Orbit $Gx=\{\lambda (g)x:g\in G\}$. Stabiliser ${\mathrm{Stab}}_G(x)=\{g:\lambda (g)x=x\}\le G$. Fixed-point set ${\mathrm{Fix}}_X(g)=\{x:\lambda (g)x=x\}\subseteq X$.

Key theorems

Orbit-Stabiliser theorem: $|Gx|=|G|/|{\mathrm{Stab}}_G(x)|$.

Cayley’s theorem: every $G$ is a subgroup of $\mathrm{Sym}(G)$.

Orbit counting theorem (Burnside): $\#\text{orbits}=\frac{1}{|G|}{\sum }_g|{\mathrm{Fix}}_X(g)|$.

Colouring formula: with $c$ colours, $|{\mathrm{Fix}}_X(g)|=c^{\#\text{cycles of }g}$.

Conjugacy: $x,y$ conjugate iff $y=g^{-1}xg$ for some $g\in G$. Class = orbit under conjugation. Centraliser $C_G(x)$ = stabiliser. Class equation: $|G|=|Z(G)|+\sum |G|/|C_G(g_i)|$.

8. Sylow & Direct Products

Sylow’s theorems: write $|G|=p^{r}t$, $p\nmid t$.

1. First: Sylow $p$-subgroup of order $p^r$ exists.
2. Second: any two are conjugate; every $p$-subgroup is in some Sylow $p$-subgroup.
3. Third: $a(p)$ = number of Sylow $p$-subgroups satisfies $a(p)\mid t$ AND $a(p)\equiv 1(\mathrm{mod}p)$.

Application: $a(p)=1\Rightarrow$ unique Sylow $p$-subgroup is normal.

Internal direct product: $M,N⊴G$, $M\cap N=\{e\}$, $MN=G\Rightarrow G\cong M\times N$.

Standard pattern: orders $pq$ with $p<q$, $p\nmid q-1$ $\Rightarrow$ $G\cong C_p\times C_q\cong C_{pq}$ (cyclic). Examples: $|G|=15,33,35,51,65,77,85,221,\dots$.

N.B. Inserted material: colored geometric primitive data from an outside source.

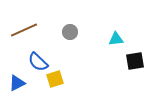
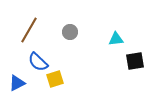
brown line: moved 5 px right; rotated 36 degrees counterclockwise
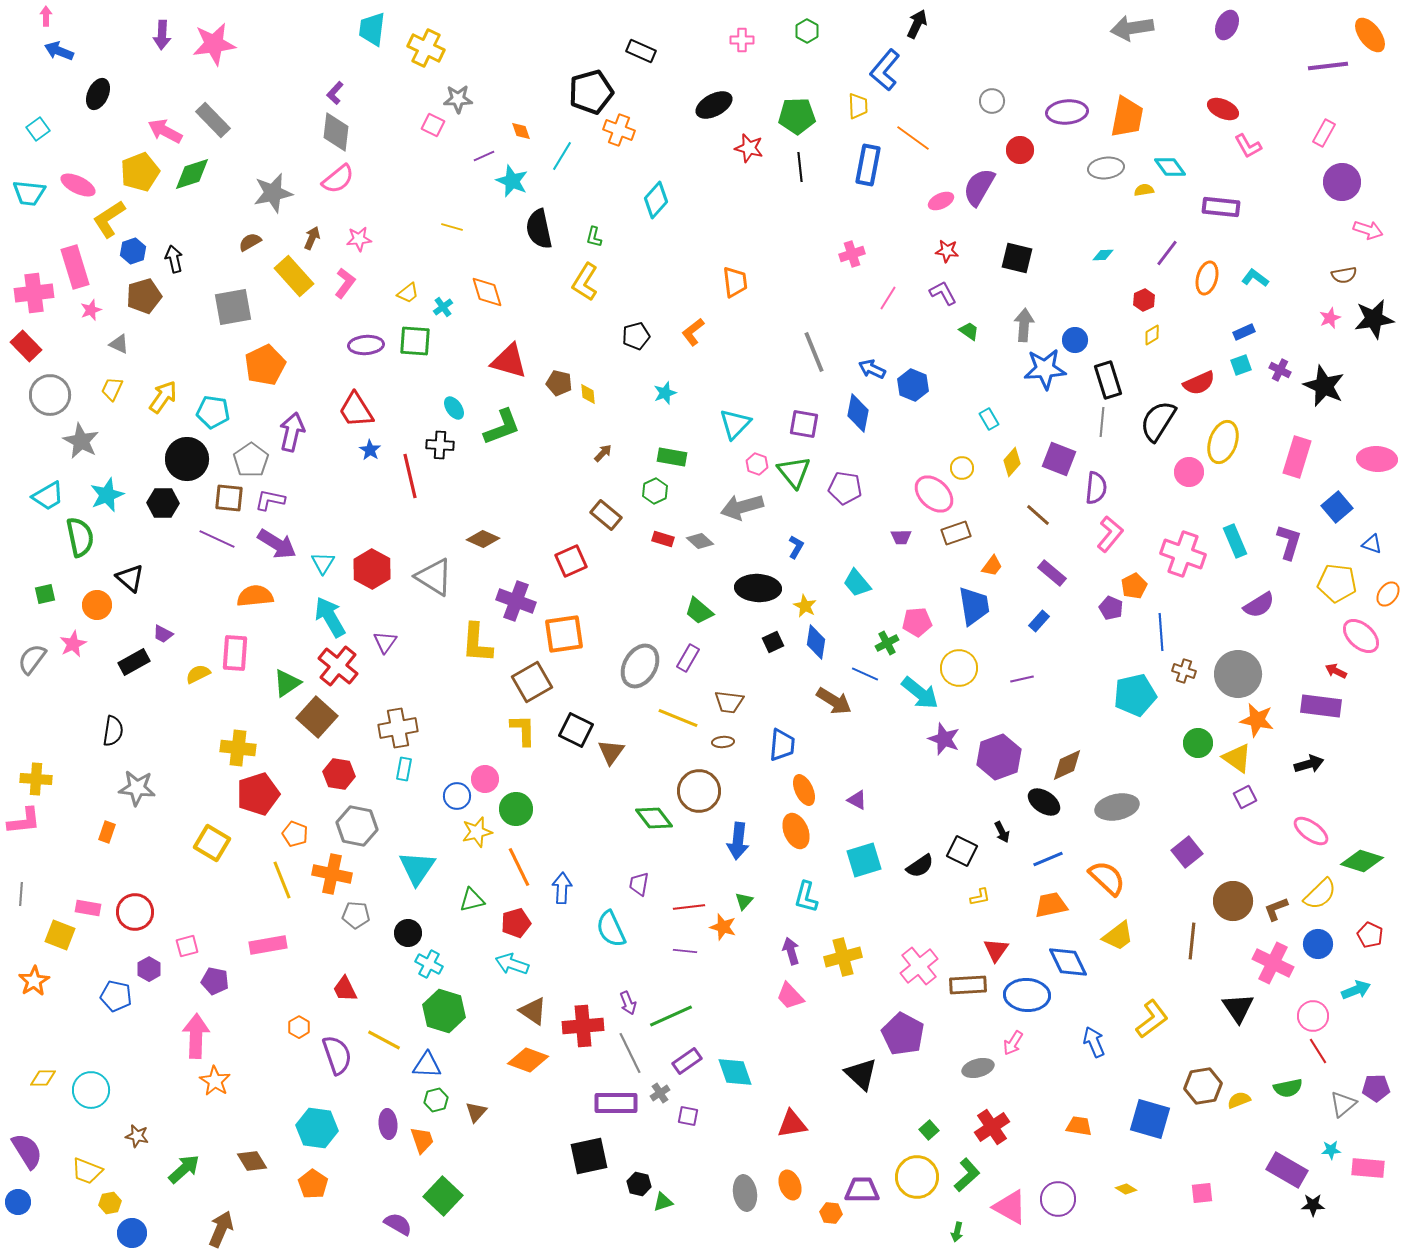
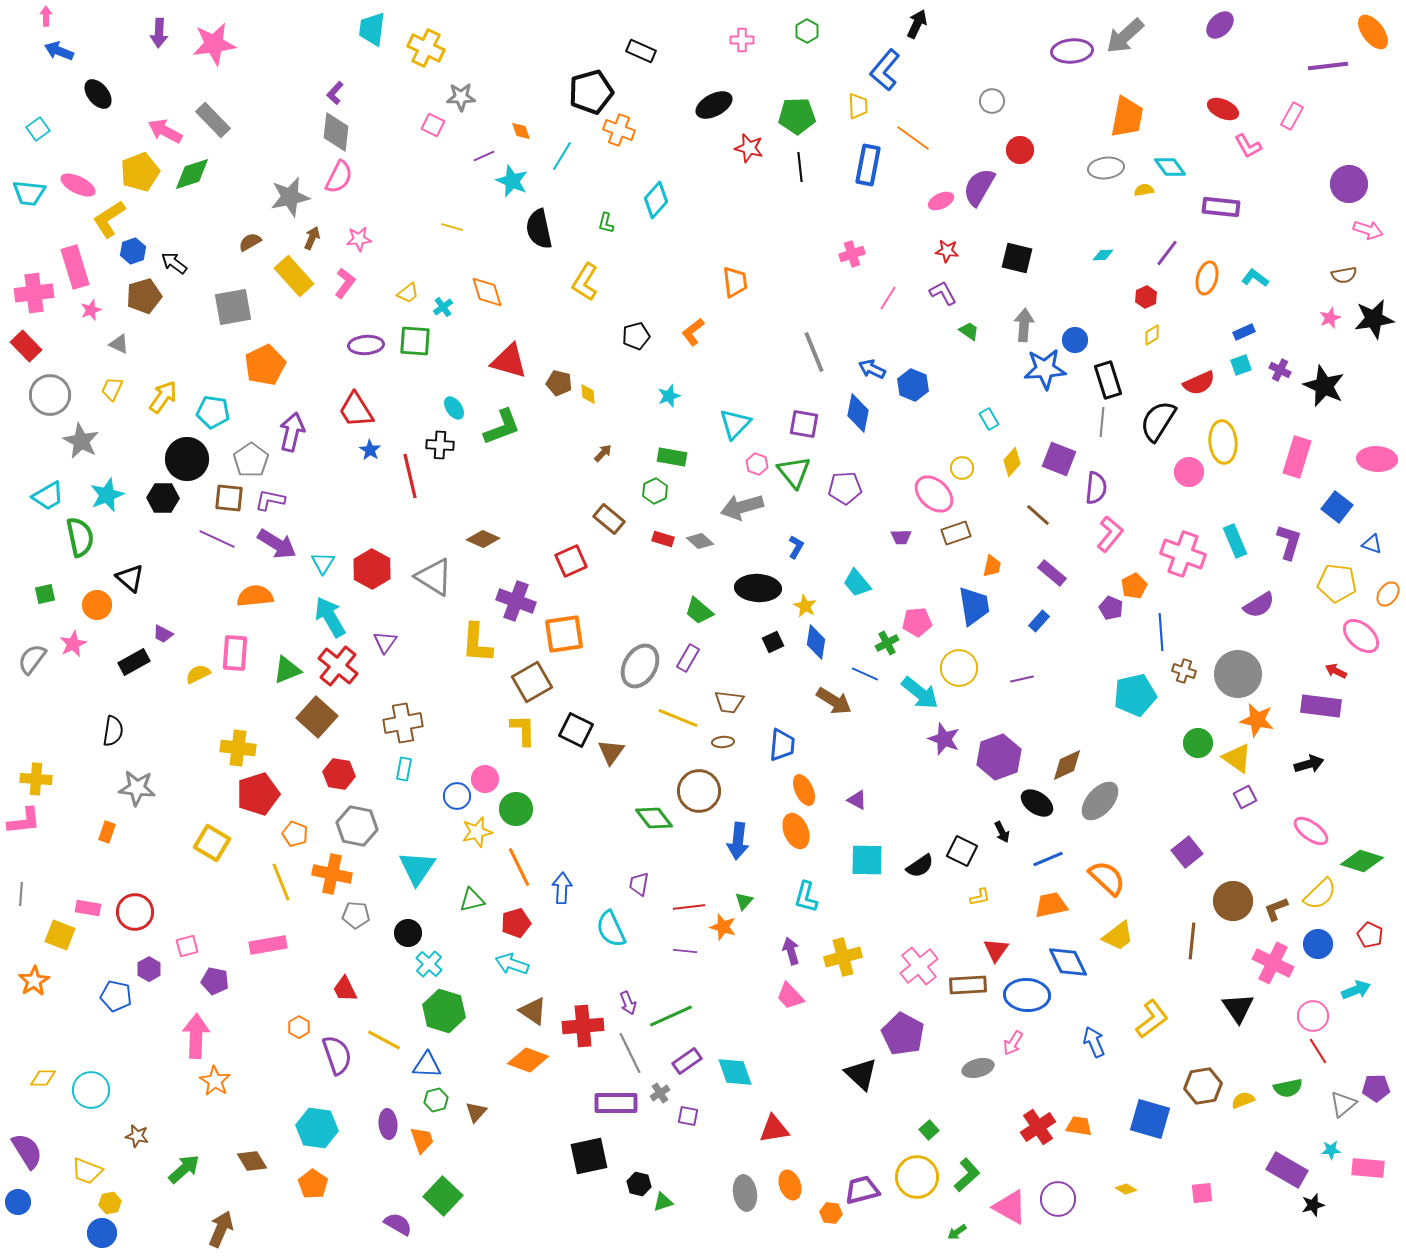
purple ellipse at (1227, 25): moved 7 px left; rotated 20 degrees clockwise
gray arrow at (1132, 28): moved 7 px left, 8 px down; rotated 33 degrees counterclockwise
purple arrow at (162, 35): moved 3 px left, 2 px up
orange ellipse at (1370, 35): moved 3 px right, 3 px up
black ellipse at (98, 94): rotated 64 degrees counterclockwise
gray star at (458, 99): moved 3 px right, 2 px up
purple ellipse at (1067, 112): moved 5 px right, 61 px up
pink rectangle at (1324, 133): moved 32 px left, 17 px up
pink semicircle at (338, 179): moved 1 px right, 2 px up; rotated 24 degrees counterclockwise
purple circle at (1342, 182): moved 7 px right, 2 px down
gray star at (273, 193): moved 17 px right, 4 px down
green L-shape at (594, 237): moved 12 px right, 14 px up
black arrow at (174, 259): moved 4 px down; rotated 40 degrees counterclockwise
red hexagon at (1144, 300): moved 2 px right, 3 px up
cyan star at (665, 393): moved 4 px right, 3 px down
yellow ellipse at (1223, 442): rotated 24 degrees counterclockwise
purple pentagon at (845, 488): rotated 12 degrees counterclockwise
black hexagon at (163, 503): moved 5 px up
blue square at (1337, 507): rotated 12 degrees counterclockwise
brown rectangle at (606, 515): moved 3 px right, 4 px down
orange trapezoid at (992, 566): rotated 25 degrees counterclockwise
green triangle at (287, 683): moved 13 px up; rotated 12 degrees clockwise
brown cross at (398, 728): moved 5 px right, 5 px up
black ellipse at (1044, 802): moved 7 px left, 1 px down
gray ellipse at (1117, 807): moved 17 px left, 6 px up; rotated 36 degrees counterclockwise
cyan square at (864, 860): moved 3 px right; rotated 18 degrees clockwise
yellow line at (282, 880): moved 1 px left, 2 px down
cyan cross at (429, 964): rotated 16 degrees clockwise
yellow semicircle at (1239, 1100): moved 4 px right
red triangle at (792, 1124): moved 18 px left, 5 px down
red cross at (992, 1127): moved 46 px right
purple trapezoid at (862, 1190): rotated 15 degrees counterclockwise
black star at (1313, 1205): rotated 15 degrees counterclockwise
green arrow at (957, 1232): rotated 42 degrees clockwise
blue circle at (132, 1233): moved 30 px left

Common Identities & Tricks

• $|HK|=|H||K|/|H\cap K|$ for subgroups.
• Conjugation preserves order, signature, cycle shape.
• In $S_n$: conjugacy classes = cycle shapes = integer partitions of $n$.
• Element of $G/N$ is a coset $gN$; multiplication is $(gN)(hN)=ghN$, identity is $eN=N$.
• $|G|=p^n\Rightarrow Z(G)\ne \{e\}$ (every $p$-group has non-trivial centre).
• $|G|=p^2\Rightarrow G$ abelian (either $C_{p^2}$ or $C_p\times C_p$).